Brendan D. Stamper

Biography

Education: 2010-2012 | Postdoctoral Fellow, Seattle Children’s Research Institute, Seattle, WA 2010 | Doctor of Philosophy, Medicinal Chemistry, University of Washington, Seattle, WA 2002 | Bachelor of Science, Chemistry, Santa Clara University, CA 2002 | Bachelor of Sciences, Combined Sciences, Santa Clara University, CA

Research Interest

Areas of Research & Specialization: My research is focused on projects that utilize comparative genomic, transcriptomic, and proteomic approaches to identify key pathways critical to propagating toxicologic and pathologic outcomes.

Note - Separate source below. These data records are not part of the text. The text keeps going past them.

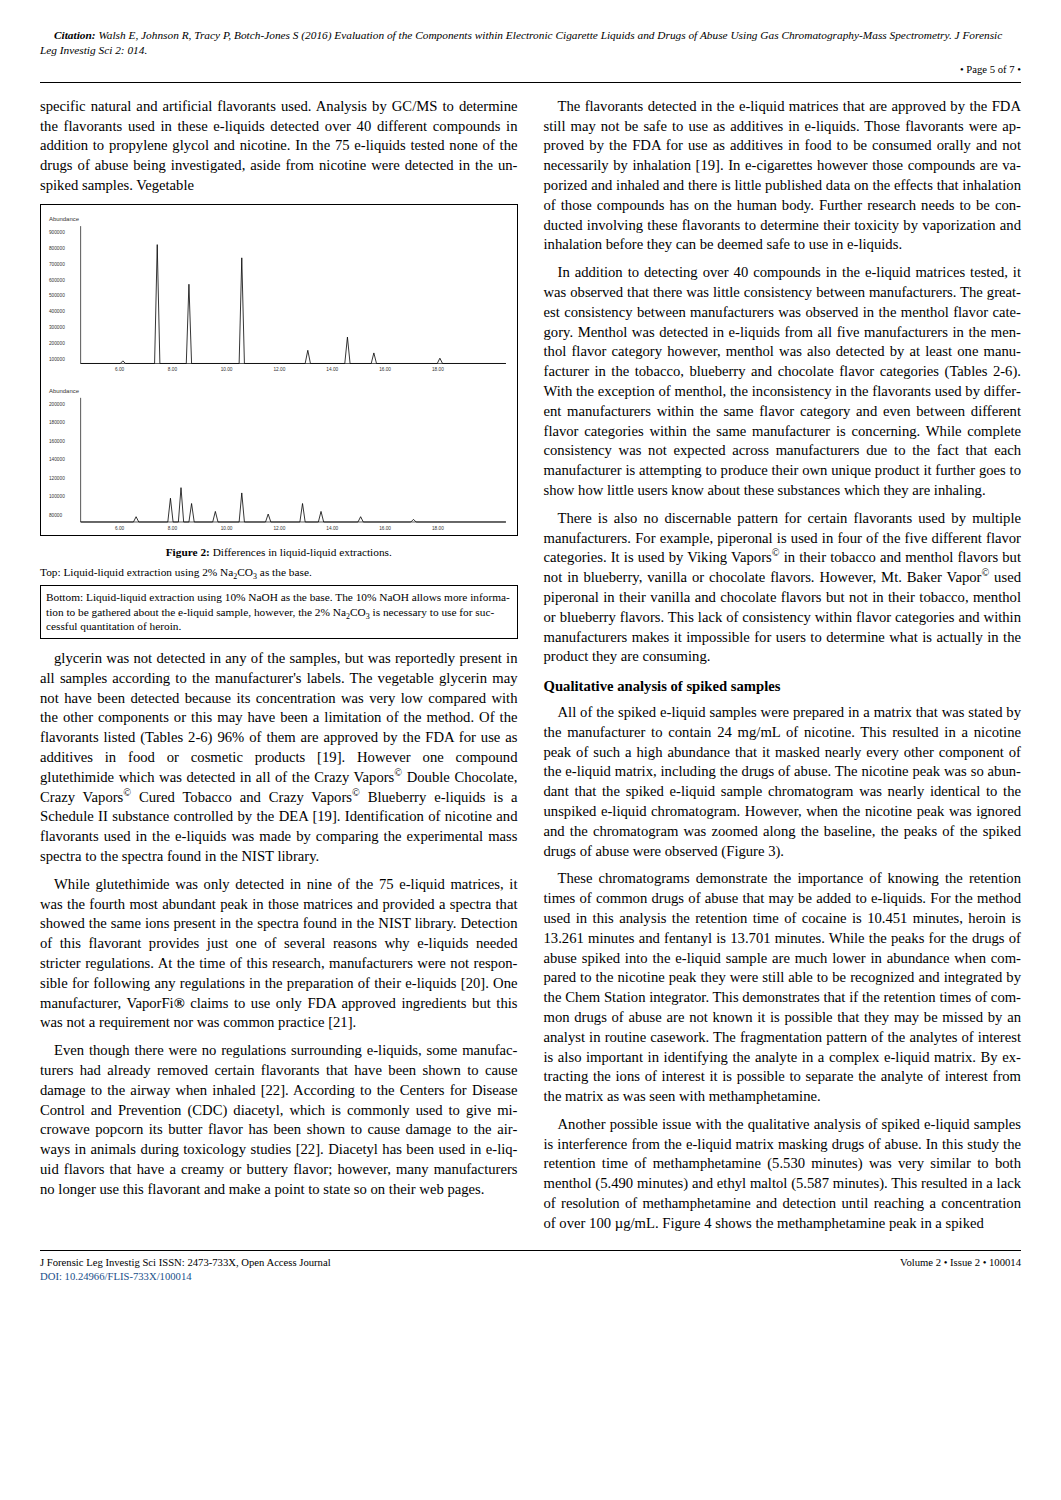Citation: Walsh E, Johnson R, Tracy P, Botch-Jones S (2016) Evaluation of the Components within Electronic Cigarette Liquids and Drugs of Abuse Using Gas Chromatography-Mass Spectrometry. J Forensic Leg Investig Sci 2: 014.
• Page 5 of 7 •
specific natural and artificial flavorants used. Analysis by GC/MS to determine the flavorants used in these e-liquids detected over 40 different compounds in addition to propylene glycol and nicotine. In the 75 e-liquids tested none of the drugs of abuse being investigated, aside from nicotine were detected in the unspiked samples. Vegetable
Abundance 900000 800000 700000 600000 500000 400000 300000 200000 100000 6.00 8.00 10.00 12.00 14.00 16.00 18.00 Abundance 200000 180000 160000 140000 120000 100000 80000 6.00 8.00 10.00 12.00 14.00 16.00 18.00
Figure 2: Differences in liquid-liquid extractions.
Top: Liquid-liquid extraction using 2% Na2CO3 as the base.
Bottom: Liquid-liquid extraction using 10% NaOH as the base. The 10% NaOH allows more information to be gathered about the e-liquid sample, however, the 2% Na2CO3 is necessary to use for successful quantitation of heroin.
glycerin was not detected in any of the samples, but was reportedly present in all samples according to the manufacturer's labels. The vegetable glycerin may not have been detected because its concentration was very low compared with the other components or this may have been a limitation of the method. Of the flavorants listed (Tables 2-6) 96% of them are approved by the FDA for use as additives in food or cosmetic products [19]. However one compound glutethimide which was detected in all of the Crazy Vapors© Double Chocolate, Crazy Vapors© Cured Tobacco and Crazy Vapors© Blueberry e-liquids is a Schedule II substance controlled by the DEA [19]. Identification of nicotine and flavorants used in the e-liquids was made by comparing the experimental mass spectra to the spectra found in the NIST library.
While glutethimide was only detected in nine of the 75 e-liquid matrices, it was the fourth most abundant peak in those matrices and provided a spectra that showed the same ions present in the spectra found in the NIST library. Detection of this flavorant provides just one of several reasons why e-liquids needed stricter regulations. At the time of this research, manufacturers were not responsible for following any regulations in the preparation of their e-liquids [20]. One manufacturer, VaporFi® claims to use only FDA approved ingredients but this was not a requirement nor was common practice [21].
Even though there were no regulations surrounding e-liquids, some manufacturers had already removed certain flavorants that have been shown to cause damage to the airway when inhaled [22]. According to the Centers for Disease Control and Prevention (CDC) diacetyl, which is commonly used to give microwave popcorn its butter flavor has been shown to cause damage to the airways in animals during toxicology studies [22]. Diacetyl has been used in e-liquid flavors that have a creamy or buttery flavor; however, many manufacturers no longer use this flavorant and make a point to state so on their web pages.
The flavorants detected in the e-liquid matrices that are approved by the FDA still may not be safe to use as additives in e-liquids. Those flavorants were approved by the FDA for use as additives in food to be consumed orally and not necessarily by inhalation [19]. In e-cigarettes however those compounds are vaporized and inhaled and there is little published data on the effects that inhalation of those compounds has on the human body. Further research needs to be conducted involving these flavorants to determine their toxicity by vaporization and inhalation before they can be deemed safe to use in e-liquids.
In addition to detecting over 40 compounds in the e-liquid matrices tested, it was observed that there was little consistency between manufacturers. The greatest consistency between manufacturers was observed in the menthol flavor category. Menthol was detected in e-liquids from all five manufacturers in the menthol flavor category however, menthol was also detected by at least one manufacturer in the tobacco, blueberry and chocolate flavor categories (Tables 2-6). With the exception of menthol, the inconsistency in the flavorants used by different manufacturers within the same flavor category and even between different flavor categories within the same manufacturer is concerning. While complete consistency was not expected across manufacturers due to the fact that each manufacturer is attempting to produce their own unique product it further goes to show how little users know about these substances which they are inhaling.
There is also no discernable pattern for certain flavorants used by multiple manufacturers. For example, piperonal is used in four of the five different flavor categories. It is used by Viking Vapors© in their tobacco and menthol flavors but not in blueberry, vanilla or chocolate flavors. However, Mt. Baker Vapor© used piperonal in their vanilla and chocolate flavors but not in their tobacco, menthol or blueberry flavors. This lack of consistency within flavor categories and within manufacturers makes it impossible for users to determine what is actually in the product they are consuming.
Qualitative analysis of spiked samples
All of the spiked e-liquid samples were prepared in a matrix that was stated by the manufacturer to contain 24 mg/mL of nicotine. This resulted in a nicotine peak of such a high abundance that it masked nearly every other component of the e-liquid matrix, including the drugs of abuse. The nicotine peak was so abundant that the spiked e-liquid sample chromatogram was nearly identical to the unspiked e-liquid chromatogram. However, when the nicotine peak was ignored and the chromatogram was zoomed along the baseline, the peaks of the spiked drugs of abuse were observed (Figure 3).
These chromatograms demonstrate the importance of knowing the retention times of common drugs of abuse that may be added to e-liquids. For the method used in this analysis the retention time of cocaine is 10.451 minutes, heroin is 13.261 minutes and fentanyl is 13.701 minutes. While the peaks for the drugs of abuse spiked into the e-liquid sample are much lower in abundance when compared to the nicotine peak they were still able to be recognized and integrated by the Chem Station integrator. This demonstrates that if the retention times of common drugs of abuse are not known it is possible that they may be missed by an analyst in routine casework. The fragmentation pattern of the analytes of interest is also important in identifying the analyte in a complex e-liquid matrix. By extracting the ions of interest it is possible to separate the analyte of interest from the matrix as was seen with methamphetamine.
Another possible issue with the qualitative analysis of spiked e-liquid samples is interference from the e-liquid matrix masking drugs of abuse. In this study the retention time of methamphetamine (5.530 minutes) was very similar to both menthol (5.490 minutes) and ethyl maltol (5.587 minutes). This resulted in a lack of resolution of methamphetamine and detection until reaching a concentration of over 100 µg/mL. Figure 4 shows the methamphetamine peak in a spiked
J Forensic Leg Investig Sci ISSN: 2473-733X, Open Access Journal
DOI: 10.24966/FLIS-733X/100014
Volume 2 • Issue 2 • 100014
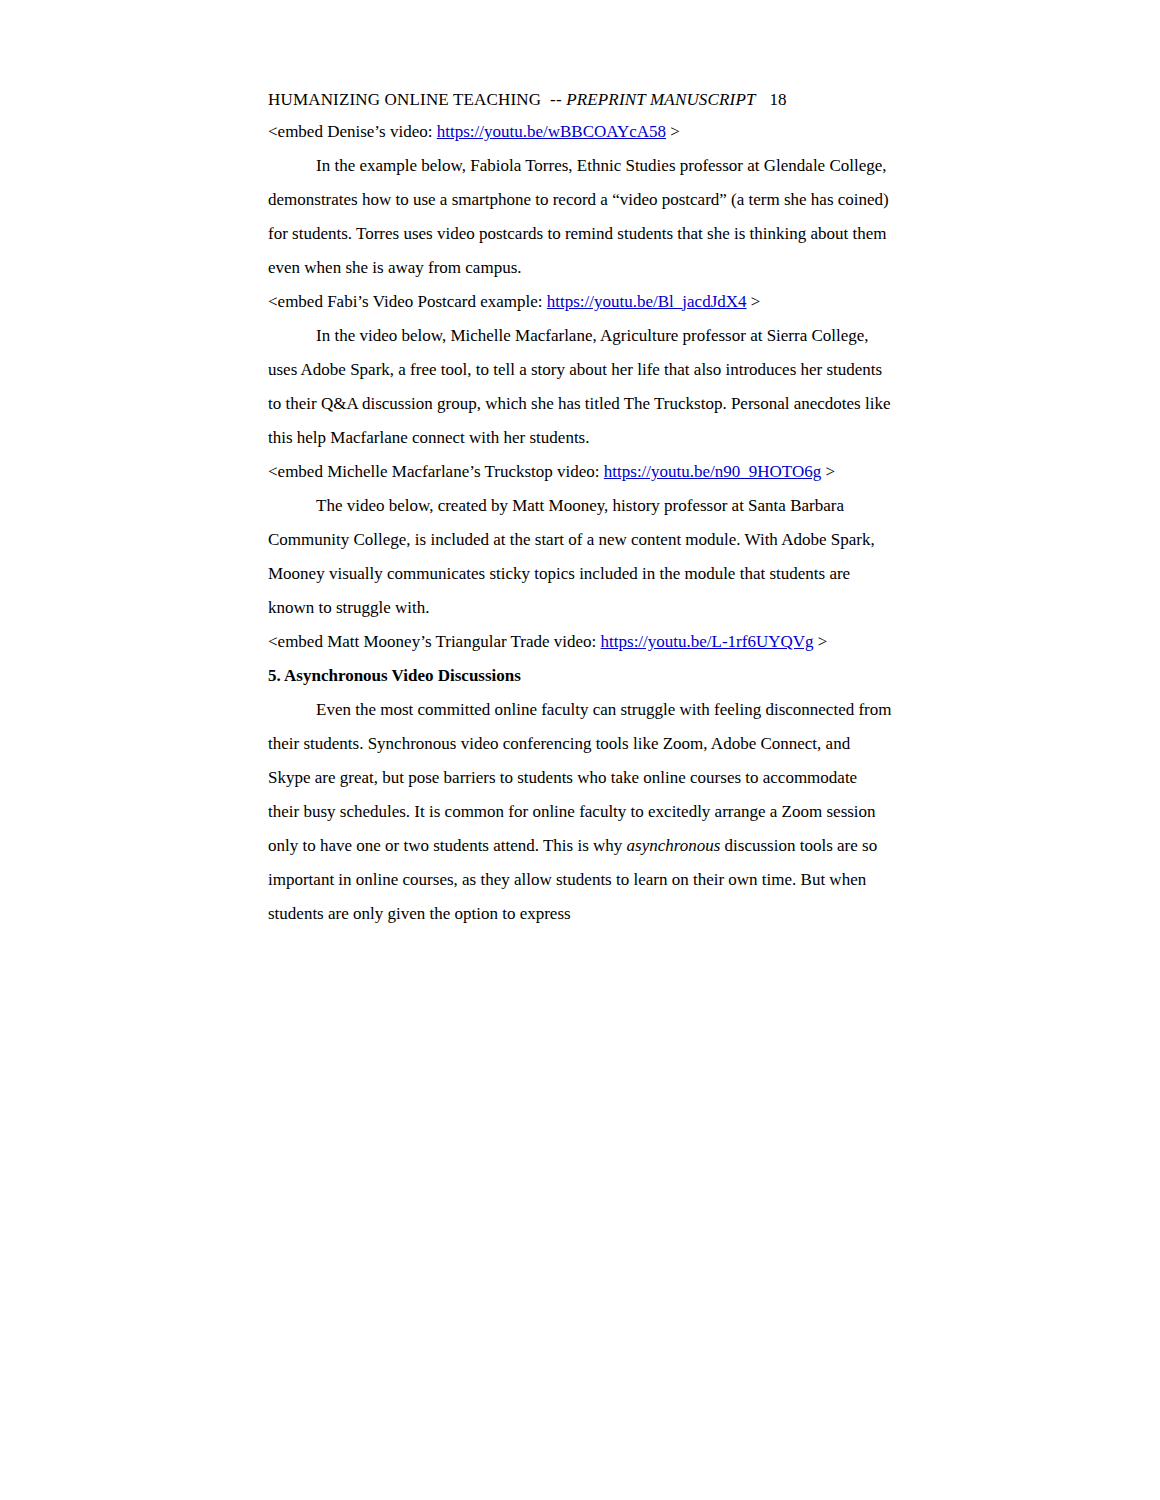Humanizing Online Teaching -- Preprint Manuscript 18
<embed Denise’s video: https://youtu.be/wBBCOAYcA58 >
In the example below, Fabiola Torres, Ethnic Studies professor at Glendale College, demonstrates how to use a smartphone to record a “video postcard” (a term she has coined) for students. Torres uses video postcards to remind students that she is thinking about them even when she is away from campus.
<embed Fabi’s Video Postcard example: https://youtu.be/Bl_jacdJdX4 >
In the video below, Michelle Macfarlane, Agriculture professor at Sierra College, uses Adobe Spark, a free tool, to tell a story about her life that also introduces her students to their Q&A discussion group, which she has titled The Truckstop. Personal anecdotes like this help Macfarlane connect with her students.
<embed Michelle Macfarlane’s Truckstop video: https://youtu.be/n90_9HOTO6g >
The video below, created by Matt Mooney, history professor at Santa Barbara Community College, is included at the start of a new content module. With Adobe Spark, Mooney visually communicates sticky topics included in the module that students are known to struggle with.
<embed Matt Mooney’s Triangular Trade video: https://youtu.be/L-1rf6UYQVg >
5. Asynchronous Video Discussions
Even the most committed online faculty can struggle with feeling disconnected from their students. Synchronous video conferencing tools like Zoom, Adobe Connect, and Skype are great, but pose barriers to students who take online courses to accommodate their busy schedules. It is common for online faculty to excitedly arrange a Zoom session only to have one or two students attend. This is why asynchronous discussion tools are so important in online courses, as they allow students to learn on their own time. But when students are only given the option to express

The adaptability of ‘omic allows my lab to investigate pathologic mechanisms across a wide array of disease states, both inborn and drug-induced. Projects currently underway include mechanistic studies looking at acetaminophen-induced hepatotoxicity, hepatotoxicity associated with various natural products. Acetaminophen project: This project is an ongoing toxicogenomic study investigating the differential toxicity associated with acetaminophen and its regioisomer, 3-hydroxyacetanilide. Acetaminophen is a widely available analgesic and antipyretic, and while considered to be relatively safe at recommended doses, over 50,000 emergency room visits occur annually in the United States due to overdose. At therapeutic levels, the majority of an acetaminophen dose is metabolized to relatively non-toxic products via sulfation and glucuronidation reactions. A smaller percentage of the dose is metabolized to the reactive intermediate, N-acetyl-p-quinoneimine (NAPQI), which is conjugated to glutathione and safely cleared. In overdose situations, NAPQI concentrations rise, resulting in glutathione depletion, protein adduct formation, oxidative stress, and eventually liver injury. Using 3-hydroxyacetanilide as a comparative tool, gene expression profiling studies have been able to identify key biologic targets and pathways associated with the toxic response following acetaminophen overdose. Efforts are currently underway to understand of the role these targets play in signal transduction in hopes of gaining clearer insight into the cellular mechanisms that mediate drug-induced liver injury. In other words: Acetaminophen and AMAP are structurally similar, yet only acetaminophen is toxic at high doses. While acetaminophen and AMAP trigger many of the same effects in cells, some cellular outcomes are different. It’s within these differences that we hope to clarify precisely why high-dose acetaminophen can lead to liver toxicity.